▸ **Aim**: Copy out every one of the following lines verbatim.

━━ Dataset rows

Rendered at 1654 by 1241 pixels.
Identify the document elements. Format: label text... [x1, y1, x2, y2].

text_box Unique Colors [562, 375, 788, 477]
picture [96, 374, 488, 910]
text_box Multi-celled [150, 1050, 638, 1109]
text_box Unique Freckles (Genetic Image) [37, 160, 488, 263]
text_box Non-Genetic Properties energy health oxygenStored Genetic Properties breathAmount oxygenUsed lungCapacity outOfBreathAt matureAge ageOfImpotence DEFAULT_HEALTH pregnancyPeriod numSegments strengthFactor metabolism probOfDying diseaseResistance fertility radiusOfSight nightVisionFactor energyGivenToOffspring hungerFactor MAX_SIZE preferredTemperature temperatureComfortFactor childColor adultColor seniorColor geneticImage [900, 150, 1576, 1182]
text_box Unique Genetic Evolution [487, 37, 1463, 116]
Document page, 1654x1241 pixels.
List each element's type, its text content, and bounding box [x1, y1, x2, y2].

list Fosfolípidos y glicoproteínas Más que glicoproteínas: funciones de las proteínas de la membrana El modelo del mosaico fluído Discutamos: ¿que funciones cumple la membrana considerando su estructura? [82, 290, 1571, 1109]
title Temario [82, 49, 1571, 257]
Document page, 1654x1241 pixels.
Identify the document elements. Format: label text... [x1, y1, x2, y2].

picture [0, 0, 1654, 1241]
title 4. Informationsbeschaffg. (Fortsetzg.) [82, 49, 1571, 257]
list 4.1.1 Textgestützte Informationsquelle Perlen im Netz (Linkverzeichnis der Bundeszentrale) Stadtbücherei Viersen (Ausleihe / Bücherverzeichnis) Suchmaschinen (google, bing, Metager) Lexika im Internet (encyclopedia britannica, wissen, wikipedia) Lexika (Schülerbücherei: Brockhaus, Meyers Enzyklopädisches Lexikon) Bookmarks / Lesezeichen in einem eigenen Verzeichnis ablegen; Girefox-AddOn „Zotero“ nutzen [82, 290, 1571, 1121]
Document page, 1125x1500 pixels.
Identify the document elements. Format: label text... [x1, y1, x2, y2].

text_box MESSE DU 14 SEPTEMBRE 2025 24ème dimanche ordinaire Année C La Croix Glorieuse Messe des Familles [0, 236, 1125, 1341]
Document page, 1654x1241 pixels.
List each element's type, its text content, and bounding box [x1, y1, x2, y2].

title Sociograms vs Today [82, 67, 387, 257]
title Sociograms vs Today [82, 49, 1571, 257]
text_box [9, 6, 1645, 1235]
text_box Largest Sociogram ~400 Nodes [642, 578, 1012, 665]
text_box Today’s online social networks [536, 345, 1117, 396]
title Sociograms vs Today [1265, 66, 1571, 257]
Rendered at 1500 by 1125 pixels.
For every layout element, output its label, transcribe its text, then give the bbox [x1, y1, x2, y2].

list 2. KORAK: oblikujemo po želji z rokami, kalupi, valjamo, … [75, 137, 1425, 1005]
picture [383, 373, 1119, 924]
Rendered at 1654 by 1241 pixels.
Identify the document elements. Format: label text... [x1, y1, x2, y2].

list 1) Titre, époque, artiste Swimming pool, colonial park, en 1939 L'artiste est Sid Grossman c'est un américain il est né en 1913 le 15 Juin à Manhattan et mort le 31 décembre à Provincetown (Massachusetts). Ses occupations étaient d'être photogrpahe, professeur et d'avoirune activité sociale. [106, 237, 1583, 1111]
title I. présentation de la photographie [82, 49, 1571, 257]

━━━━

▸ **Task output**:
Rendered at 1654 by 1241 pixels.
Identify the document elements. Format: label text... [x1, y1, x2, y2].

text_box Unique Colors [562, 375, 788, 477]
picture [96, 374, 488, 910]
text_box Multi-celled [150, 1050, 638, 1109]
text_box Unique Freckles (Genetic Image) [37, 160, 488, 263]
text_box Non-Genetic Properties energy health oxygenStored Genetic Properties breathAmount oxygenUsed lungCapacity outOfBreathAt matureAge ageOfImpotence DEFAULT_HEALTH pregnancyPeriod numSegments strengthFactor metabolism probOfDying diseaseResistance fertility radiusOfSight nightVisionFactor energyGivenToOffspring hungerFactor MAX_SIZE preferredTemperature temperatureComfortFactor childColor adultColor seniorColor geneticImage [900, 150, 1576, 1182]
text_box Unique Genetic Evolution [487, 37, 1463, 116]
Document page, 1654x1241 pixels.
List each element's type, its text content, and bounding box [x1, y1, x2, y2].

list Fosfolípidos y glicoproteínas Más que glicoproteínas: funciones de las proteínas de la membrana El modelo del mosaico fluído Discutamos: ¿que funciones cumple la membrana considerando su estructura? [82, 290, 1571, 1109]
title Temario [82, 49, 1571, 257]
Document page, 1654x1241 pixels.
Identify the document elements. Format: label text... [x1, y1, x2, y2].

picture [0, 0, 1654, 1241]
title 4. Informationsbeschaffg. (Fortsetzg.) [82, 49, 1571, 257]
list 4.1.1 Textgestützte Informationsquelle Perlen im Netz (Linkverzeichnis der Bundeszentrale) Stadtbücherei Viersen (Ausleihe / Bücherverzeichnis) Suchmaschinen (google, bing, Metager) Lexika im Internet (encyclopedia britannica, wissen, wikipedia) Lexika (Schülerbücherei: Brockhaus, Meyers Enzyklopädisches Lexikon) Bookmarks / Lesezeichen in einem eigenen Verzeichnis ablegen; Girefox-AddOn „Zotero“ nutzen [82, 290, 1571, 1121]
Document page, 1125x1500 pixels.
Identify the document elements. Format: label text... [x1, y1, x2, y2].

text_box MESSE DU 14 SEPTEMBRE 2025 24ème dimanche ordinaire Année C La Croix Glorieuse Messe des Familles [0, 236, 1125, 1341]
Document page, 1654x1241 pixels.
List each element's type, its text content, and bounding box [x1, y1, x2, y2].

title Sociograms vs Today [82, 67, 387, 257]
title Sociograms vs Today [82, 49, 1571, 257]
text_box [9, 6, 1645, 1235]
text_box Largest Sociogram ~400 Nodes [642, 578, 1012, 665]
text_box Today’s online social networks [536, 345, 1117, 396]
title Sociograms vs Today [1265, 66, 1571, 257]
Rendered at 1500 by 1125 pixels.
For every layout element, output its label, transcribe its text, then give the bbox [x1, y1, x2, y2].

list 2. KORAK: oblikujemo po želji z rokami, kalupi, valjamo, … [75, 137, 1425, 1005]
picture [383, 373, 1119, 924]
Rendered at 1654 by 1241 pixels.
Identify the document elements. Format: label text... [x1, y1, x2, y2].

list 1) Titre, époque, artiste Swimming pool, colonial park, en 1939 L'artiste est Sid Grossman c'est un américain il est né en 1913 le 15 Juin à Manhattan et mort le 31 décembre à Provincetown (Massachusetts). Ses occupations étaient d'être photogrpahe, professeur et d'avoirune activité sociale. [106, 237, 1583, 1111]
title I. présentation de la photographie [82, 49, 1571, 257]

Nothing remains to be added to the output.